Over this period of her life, Weaver sees too many doctors to count, but none truly hear her story and none offer answers that stick. That is, until year nine of her symptoms, when she meets Dr. Tanner, a migraine specialist. This will be her last try she vows, the last doctor’s appointment before she gives up her quest for good. Dr. Tanner takes the time to listen to her story and offers not only treatment options but follow-up, reassuring her that he will not leave her stranded without hope or relief. Slowly, they establish what a therapeutic relationship should be: a continual evolution of trial, reassessment, and reassessment until they find what works for her.

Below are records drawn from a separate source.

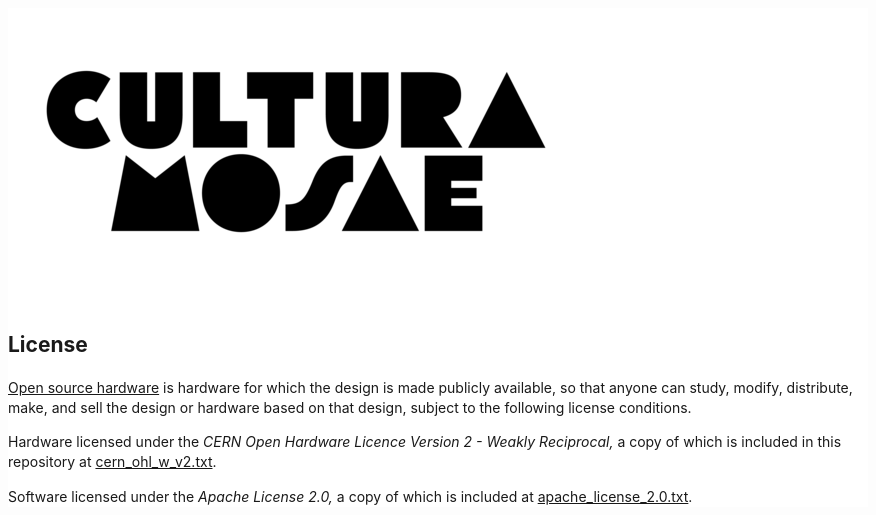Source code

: ![Logo Cultura Mosae](https://github.com/turingbirds/gedichtenbox/blob/main/fig/logo_cultura_mosae_small.png?raw=true)


## License

[Open source hardware](https://www.oshwa.org/) is hardware for which the design is made publicly available, so that anyone can study, modify, distribute, make, and sell the design or hardware based on that design, subject to the following license conditions.

Hardware licensed under the *CERN Open Hardware Licence Version 2 - Weakly Reciprocal,* a copy of which is included in this repository at [cern_ohl_w_v2.txt](https://github.com/turingbirds/ping-clock/blob/master/cern_ohl_w_v2.txt>).

Software licensed under the *Apache License 2.0,* a copy of which is included at [apache_license_2.0.txt](https://github.com/turingbirds/ping-clock/blob/master/apache_license_2.0.txt).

Eventually, her symptoms ease and abate with the care she receives from Dr. Tanner, and Weaver returns to a semblance of the life she knew before. That is, until a bout with COVID leaves her again with intractable dizziness. This time, she is connected with a researcher in Utah named Dr. Bills. Through Dr. Bills’ study, Weaver finds the answers and relief she has been craving. However, her story is not consumed by a diagnosis narrative, a happy ending that can only be achieved through answers and cures. Instead, the focus remains on the journey itself–how truly listening to patient stories is an integral part of healing. In this way, Dizzy gives voice to the often undocumented experiences of so many who are forced to trek through the healthcare system, serving not only as a testament to how patients may be empowered to tell better stories about their illnesses but also as a beacon of resilience to those still searching for healing.
Citations
- Garden, Rebecca. “Telling stories about illness and disability: the limits and lessons of narrative.” Perspectives in biology and medicine vol. 53,1 (2010): 121-35. doi:10.1353/pbm.0.0135
- Weaver, Rachel. “Dizzy.” West Virginia University Press (2026).